Beyond the daily cap, there's an overall drawdown ceiling-usually 10% of the funded account . Cross that line and you'll be out of the program, no matter how many profitable weeks you've had before.
- Mandatory stop-loss orders on every position. You can't skip them, even if you think the market will swing back in your favor.
- Trailing stops are allowed, but only within the firm's predefined parameters. They must be set no tighter than the firm's minimum distance, to avoid “stop hunting”.
- Position sizing rules require you to calculate risk before you click “Buy” or “Sell”.
Here's a sample risk rule that many traders adopt: risk no more than 1% of account equity per trade and use an ATR-based stop distance to size the trade. For example, if the 14-day ATR on EUR/USD is 0.0080, you'd place your stop 80 pips away, then size the position so that a 80-pip move equals 1% of your balance.
Following these guidelines keeps you aligned with drawdown limits prop firms enforce, and it builds a disciplined trading habit that protects both your capital and the firm's confidence in you.

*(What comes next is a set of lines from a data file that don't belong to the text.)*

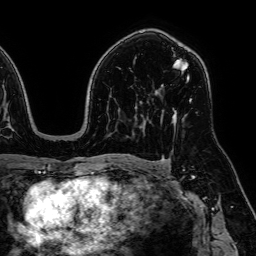
Breast MRI, one axial slice. Position 40 of 64 along the scan axis. Cropped to one breast. Dynamic contrast-enhanced series, time point 2 of 7 at this slice position (early post-contrast). 1.5 T. TE 2.6 ms, TR 5.2 ms. 2.5 mm slice thickness. 256 × 256 image matrix, field of view 230 × 230 mm. Female patient.
Structures marked on this image (semi-automatically segmented with operator editing):
- enhancing-tissue mask used for the functional tumour volume (all voxels passing the contrast-enhancement thresholds inside the analysis volume; usually the tumour): bounding box <161,59,192,122> (left, top, right, bottom; pixels)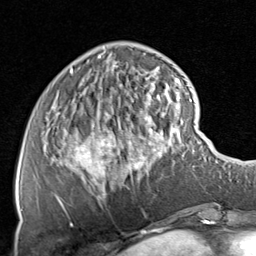
Breast MRI, one axial slice. Position 22 of 80 along the scan axis. Cropped to one breast. Dynamic contrast-enhanced series, time point 2 of 8 at this slice position (early post-contrast). 1.5 T. TE 1.7 ms, TR 4.5 ms. 256 × 256 image matrix, field of view 180 × 180 mm. Female patient.
Structures marked on this image (semi-automatically segmented with operator editing):
- enhancing-tissue mask used for the functional tumour volume (all voxels passing the contrast-enhancement thresholds inside the analysis volume; usually the tumour): bounding box (x1, y1, x2, y2) in pixels: (54, 69, 178, 225)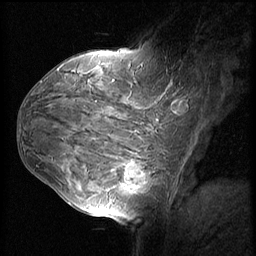
Breast MRI (dynamic contrast-enhanced), one sagittal slice. Slice 35 of 60 in the series (ordered by position). Dynamic contrast-enhanced series, image 2 of 3 at this slice position (ordered by acquisition). 1.5 T. TE 4.2 ms, TR 8.9 ms. 2.5 mm slice thickness. 256 × 256 image matrix. Female patient, age 37 years. From the clinical record (not read from this slice): setting: breast cancer imaged before/during neoadjuvant chemotherapy; receptor status: triple-negative.
Structures marked on this image (semi-automatically segmented with operator editing):
- analysis volume of interest (the breast-tissue region the enhancement analysis was run in; not a lesion): box from (x=114, y=153) to (x=159, y=206) px
- tumour enhancement mask (voxels above the 140 % enhancement threshold inside the analysis volume of interest): (x=122, y=164)–(x=147, y=192)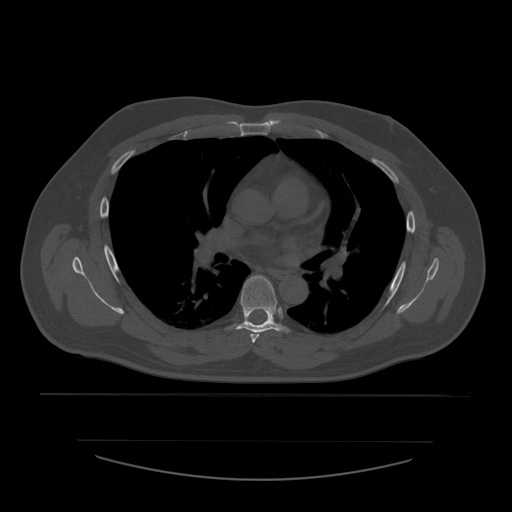
CT including the spine, one axial slice. Position 381 of 532 along the scan axis. 120 kVp. Bone window (W 1800 / L 400 HU). 1.25 mm slice thickness. 512 × 512 image matrix, field of view 441 × 441 mm. Patient age 44 years. From the clinical record (not read from this slice): primary cancer: soft tissue sarcoma.
Annotated regions visible in this slice (semi-automatic segmentation, software-assisted and operator-edited):
- T5 vertebra: bounding box <250,332,260,343> (left, top, right, bottom; pixels)
- T6 vertebra: <236,276,289,333>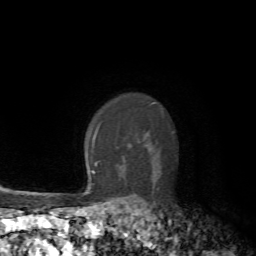
Breast MRI, one axial slice; position 54 of 72 along the scan axis; cropped to one breast; dynamic contrast-enhanced series, time point 2 of 7 at this slice position (early post-contrast); 1.5 T; TE 4.2 ms, TR 8.7 ms; 2.2 mm slice thickness; 256 × 256 image matrix. Female patient.
Structures marked on this image (semi-automatic segmentation, software-assisted and operator-edited):
- enhancing-tissue mask used for the functional tumour volume (all voxels passing the contrast-enhancement thresholds inside the analysis volume; usually the tumour): bounding box [x1, y1, x2, y2] px = [93, 134, 96, 140]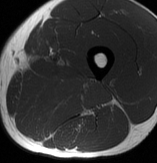
MRI of an extremity soft-tissue mass, one axial slice; slice 33 of 70 in the series (ordered by position); MR volume resampled by the dataset authors to the PET/CT grid (not the native acquisition matrix); 3.27 mm slice thickness; 157 × 163 image matrix, field of view 153 × 159 mm. Male patient. Case-level facts recorded for this patient, not image findings: histological type: extraskeletal osteosarcoma; grade: high; site of the primary tumour: left adductur.
Annotated regions visible in this slice (expert contour drawn on MRI and transferred to this co-registered scan by the dataset authors):
- gross tumour volume (mass): bounding box <12,69,112,137> (left, top, right, bottom; pixels)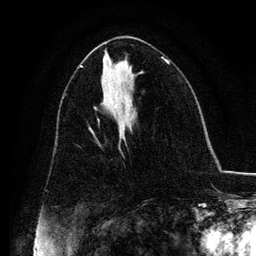
Breast MRI, one axial slice; cropped to one breast; dynamic contrast-enhanced series, time point 2 of 6 at this slice position (early post-contrast); 3 T; TE 4.2 ms, TR 7.9 ms; 1.2 mm slice thickness; 256 × 256 image matrix. Female patient.
Structures marked on this image (semi-automatic segmentation, software-assisted and operator-edited):
- enhancing-tissue mask used for the functional tumour volume (all voxels passing the contrast-enhancement thresholds inside the analysis volume; usually the tumour): bounding box (x1, y1, x2, y2) in pixels: (91, 131, 125, 145)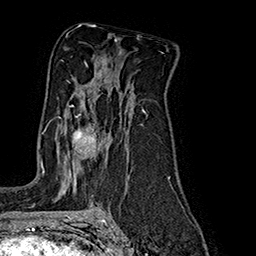
Breast MRI (dynamic contrast-enhanced), one axial slice; slice 111 of 160 in the series (ordered by position); cropped to one breast; dynamic contrast-enhanced series, time point 2 of 7 at this slice position (early post-contrast); 1.5 T; TE 2.8 ms, TR 5.4 ms; 256 × 256 image matrix, field of view 180 × 180 mm. Female patient.
Annotated regions visible in this slice (semi-automatically segmented with operator editing):
- enhancing-tissue mask used for the functional tumour volume (all voxels passing the contrast-enhancement thresholds inside the analysis volume; usually the tumour): bounding box (x1, y1, x2, y2) in pixels: (45, 106, 103, 181)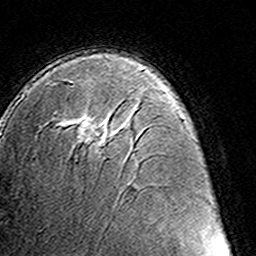
Breast MRI (dynamic contrast-enhanced), one axial slice. Cropped to one breast. Dynamic contrast-enhanced series, time point 2 of 8 at this slice position (early post-contrast). 3 T. TE 4.6 ms, TR 7.4 ms. 256 × 256 image matrix, field of view 145 × 145 mm. Female patient.
Outlined on this slice (semi-automatic segmentation, software-assisted and operator-edited):
- enhancing-tissue mask used for the functional tumour volume (all voxels passing the contrast-enhancement thresholds inside the analysis volume; usually the tumour): bounding box [x1, y1, x2, y2] px = [69, 80, 109, 142]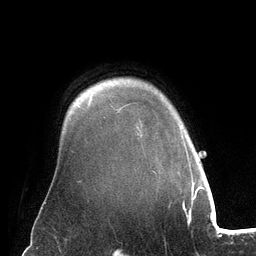
Breast MRI (dynamic contrast-enhanced), one axial slice; position 105 of 134 along the scan axis; cropped to one breast; dynamic contrast-enhanced series, time point 2 of 6 at this slice position (early post-contrast); 3 T; TE 2.8 ms, TR 6.9 ms; 1.2 mm slice thickness; 256 × 256 image matrix, field of view 190 × 190 mm. Female patient.
Structures marked on this image (semi-automatic segmentation, software-assisted and operator-edited):
- enhancing-tissue mask used for the functional tumour volume (all voxels passing the contrast-enhancement thresholds inside the analysis volume; usually the tumour): box from (x=185, y=146) to (x=193, y=182) px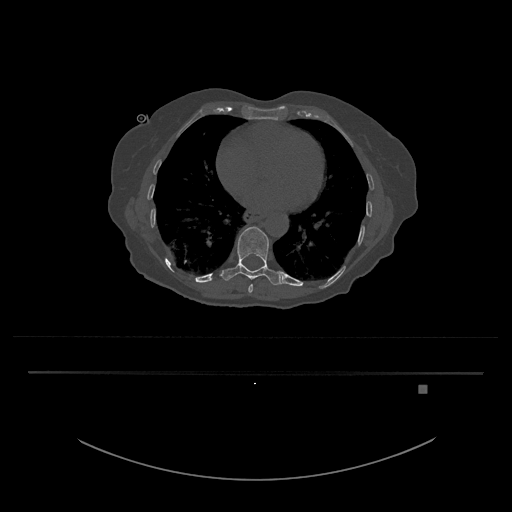
CT including the spine, one axial slice. Position 719 of 797 along the scan axis. Reconstruction kernel Br40s/3. Bone window (W 1800 / L 400 HU). 512 × 512 image matrix, field of view 500 × 500 mm. Patient: female, 57 years. From the clinical record (not read from this slice): primary cancer: cervical.
Annotated regions visible in this slice (semi-automatically segmented with operator editing):
- T10 vertebra: bounding box (x1, y1, x2, y2) in pixels: (221, 226, 285, 285)
- T9 vertebra: (248, 284, 253, 293)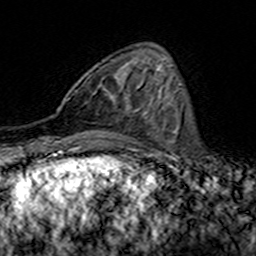
Breast MRI (dynamic contrast-enhanced), one axial slice. Slice 50 of 160 in the series (ordered by position). Cropped to one breast. Dynamic contrast-enhanced series, time point 2 of 7 at this slice position (early post-contrast). 3 T. TE 4.6 ms, TR 7.4 ms. 1 mm slice thickness. 256 × 256 image matrix. Female patient.
Outlined on this slice (semi-automatic segmentation, software-assisted and operator-edited):
- enhancing-tissue mask used for the functional tumour volume (all voxels passing the contrast-enhancement thresholds inside the analysis volume; usually the tumour): bounding box <68,96,136,112> (left, top, right, bottom; pixels)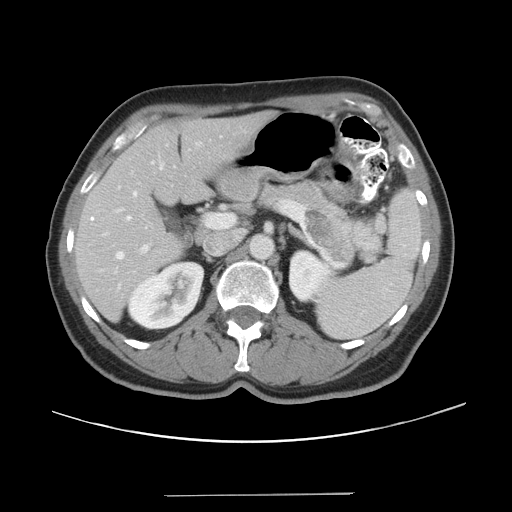
Contrast-enhanced abdominal CT, one axial slice; position 22 of 43 along the scan axis; reconstruction kernel STANDARD; intravenous contrast given; soft-tissue window (W 400 / L 40 HU); 5 mm slice thickness; 512 × 512 image matrix, field of view 409 × 409 mm. Case-level facts recorded for this patient, not image findings: patient: male, age 64 years at operation; diagnosis: colorectal cancer liver metastases, imaged before liver resection; multiple liver metastases: no; largest metastasis: 3.8 cm; disease in both lobes: no.
Outlined on this slice (expert manual segmentation):
- hepatic veins: bounding box <113,190,138,259> (left, top, right, bottom; pixels)
- liver: <75,112,270,318>
- planned liver remnant (the part of the liver to remain after resection): <75,112,270,318>
- portal vein (with intrahepatic branches): <103,161,154,253>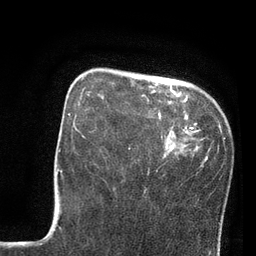
Breast MRI, one axial slice. Slice 22 of 80 in the series (ordered by position). Cropped to one breast. Dynamic contrast-enhanced series, time point 2 of 7 at this slice position (early post-contrast). 3 T. TE 2.1 ms, TR 4.8 ms. 2 mm slice thickness. 256 × 256 image matrix. Female patient.
Outlined on this slice (semi-automatic segmentation, software-assisted and operator-edited):
- enhancing-tissue mask used for the functional tumour volume (all voxels passing the contrast-enhancement thresholds inside the analysis volume; usually the tumour): bounding box [x1, y1, x2, y2] px = [74, 77, 171, 149]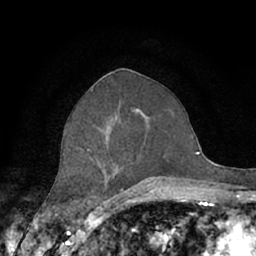
Breast MRI (dynamic contrast-enhanced), one axial slice. Slice 32 of 66 in the series (ordered by position). Cropped to one breast. Dynamic contrast-enhanced series, time point 2 of 7 at this slice position (early post-contrast). 1.5 T. TE 3 ms, TR 6.2 ms. 2.4 mm slice thickness. 256 × 256 image matrix, field of view 150 × 150 mm. Female patient.
Annotated regions visible in this slice (semi-automatic segmentation, software-assisted and operator-edited):
- enhancing-tissue mask used for the functional tumour volume (all voxels passing the contrast-enhancement thresholds inside the analysis volume; usually the tumour): bounding box (x1, y1, x2, y2) in pixels: (63, 119, 158, 190)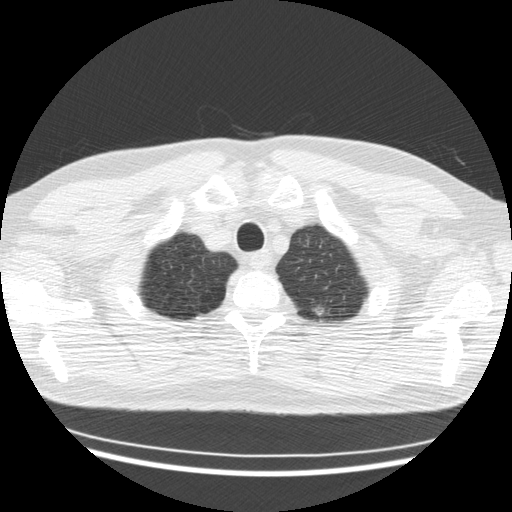
Low-dose screening chest CT, one axial slice. Slice 156 of 176 in the series (ordered by position). Reconstruction kernel STANDARD. 120 kVp. Lung window (W 1500 / L -600 HU). 2.5 mm slice thickness. 512 × 512 image matrix, field of view 360 × 360 mm.
Annotated regions visible in this slice (expert manual segmentation):
- lesion 1 (tumor, upper lobe of left lung): bounding box <315,304,325,317> (left, top, right, bottom; pixels)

Profit Split Structures and Payout Frequency
Typical prop firm profit split ratios
If you're a beginner you'll often see a 70/30 split - the firm keeps 30 % of your net earnings, you pocket the rest. More aggressive traders gravitate toward 80/20 or even 85/15, because the higher share of the upside feels rewarding. Some firms add a performance-based escalator: start at 70/30, then climb to 75/25 after you hit a $10k profit, and maybe 80/20 once you breach $25k. It's a simple way to motivate you to trade larger accounts, but remember the escalator only kicks in after you meet the milestone, so keep an eye on the thresholds.
Payout schedule forex prop
When it comes to cashing out, the payout schedule forex prop varies a lot. Weekly payouts feel nice - you see the results of a good trade almost immediately, but the firm may charge a higher processing fee. Bi-weekly is a middle ground, giving you a chance to smooth out daily volatility before the money hits your bank. Monthly payouts are common for larger firms; they bundle a month's worth of profit, which can lower administrative costs and sometimes unlock a lower withdrawal threshold.
- Minimum withdrawal: many firms require at least $500 or $1,000 before you can pull money out.
- Bonus capital: hit a monthly target (for example $5k profit) and the firm may add extra trading capital or a one-time cash bonus, boosting your profit share potential.
- Processing time: expect 1-3 business days after you submit a request, regardless of the cycle.
Understanding how the prop firm profit split aligns with the payout cycle helps you plan cash flow, keep morale high, and avoid nasty surprises when the next check lands.